__Data visualization images__.
━━━━━━━━━━━━━━━━━━━━

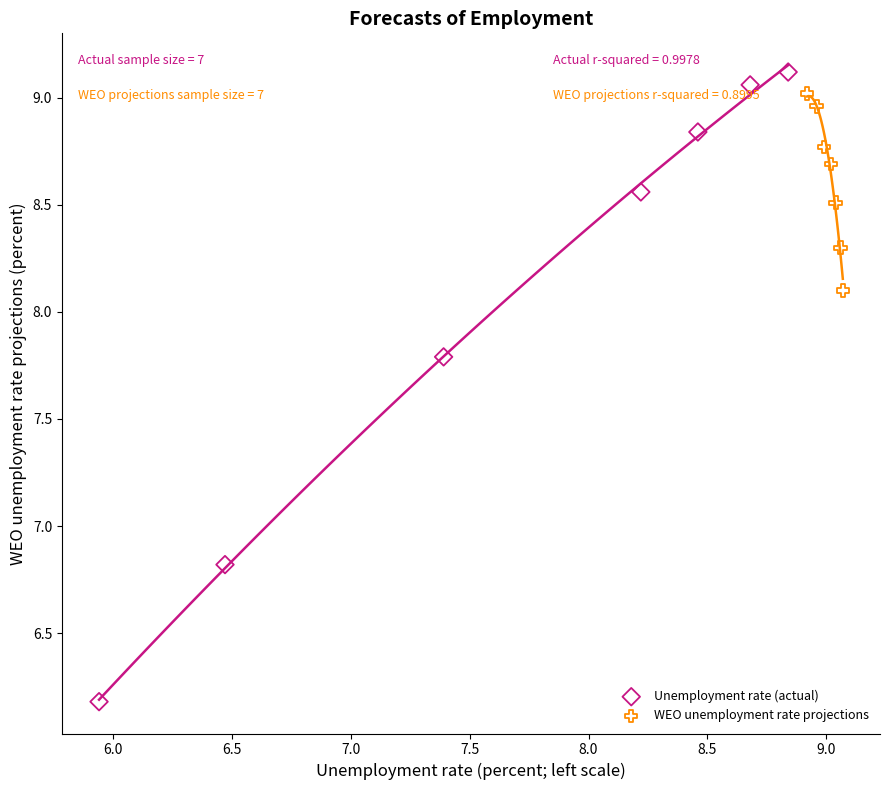

Which series contains the lowest Y value?

Unemployment rate (actual)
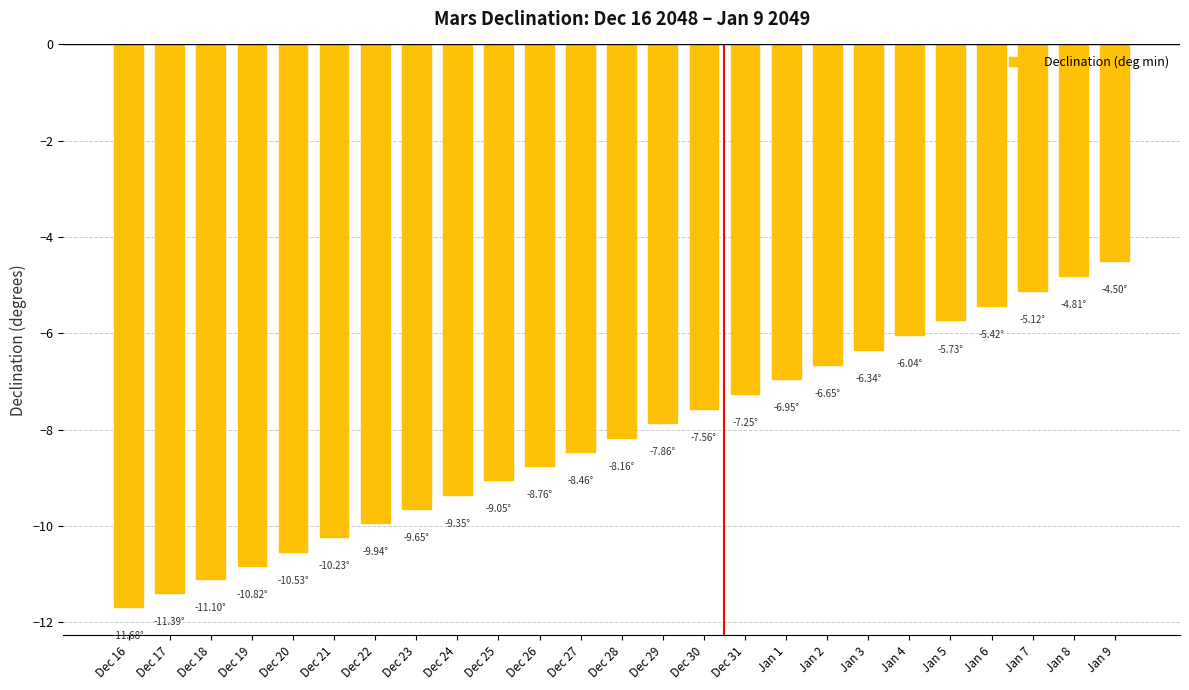

What is the maximum value shown in the chart?

-4.5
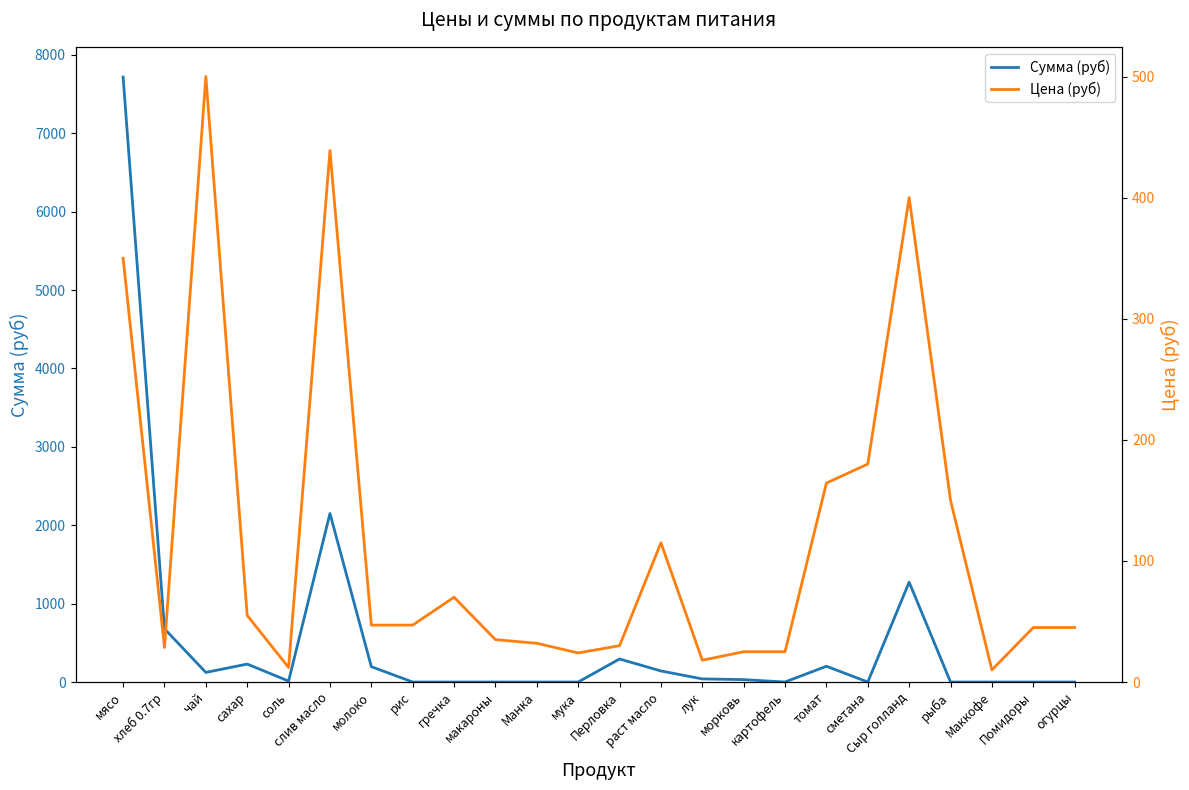

What is the difference between the Цена (руб) values at рис and макароны?

12.0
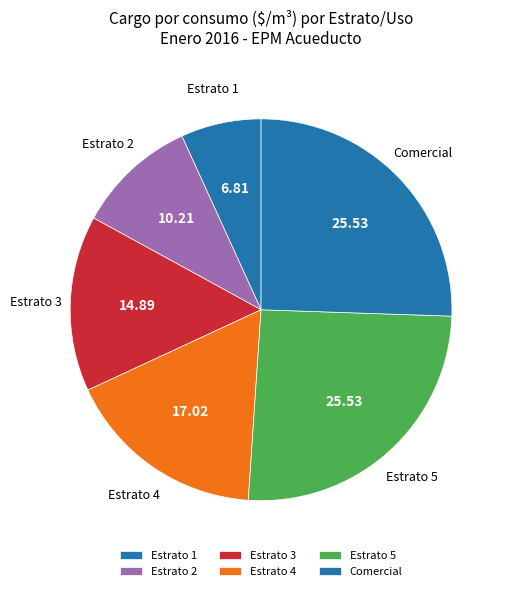

Which has a higher value, Estrato 3 or Comercial?

Comercial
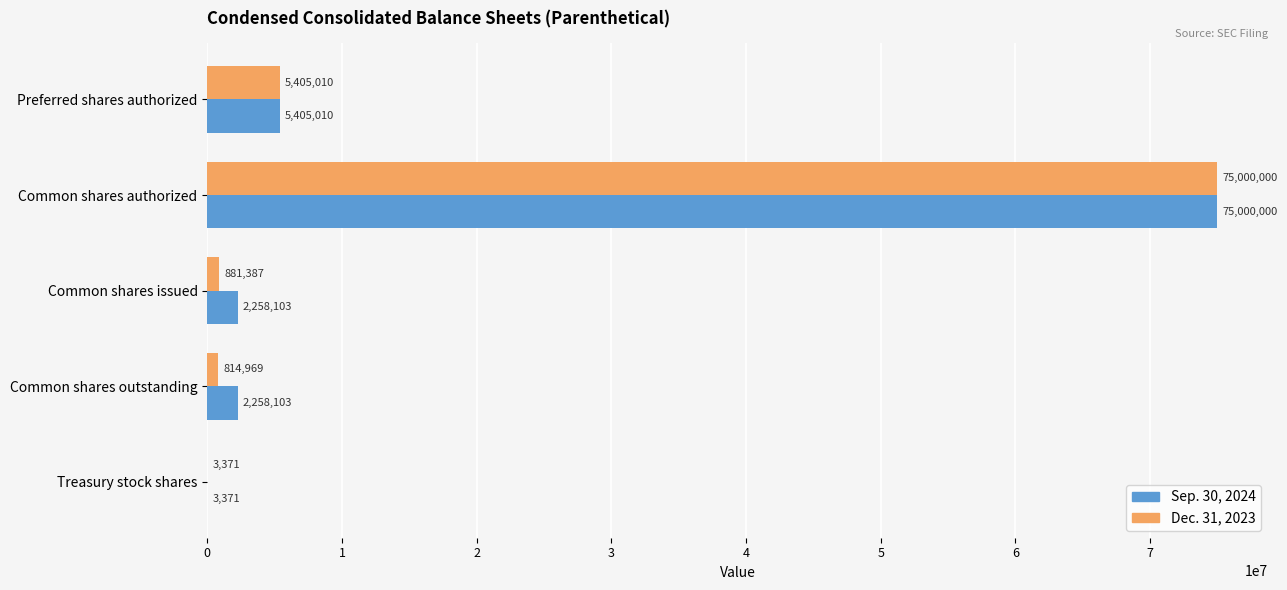

What is the sum of all Dec. 31, 2023 values?

82104737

━━━━━━━━━━━━━━━━━━━━

__Task instructions__.
Duplicate every line of the data above verbatim, omitting the pictures from the output.

__Response below__.
Which series contains the lowest Y value?

Unemployment rate (actual)

What is the maximum value shown in the chart?

-4.5

What is the difference between the Цена (руб) values at рис and макароны?

12.0

Which has a higher value, Estrato 3 or Comercial?

Comercial

What is the sum of all Dec. 31, 2023 values?

82104737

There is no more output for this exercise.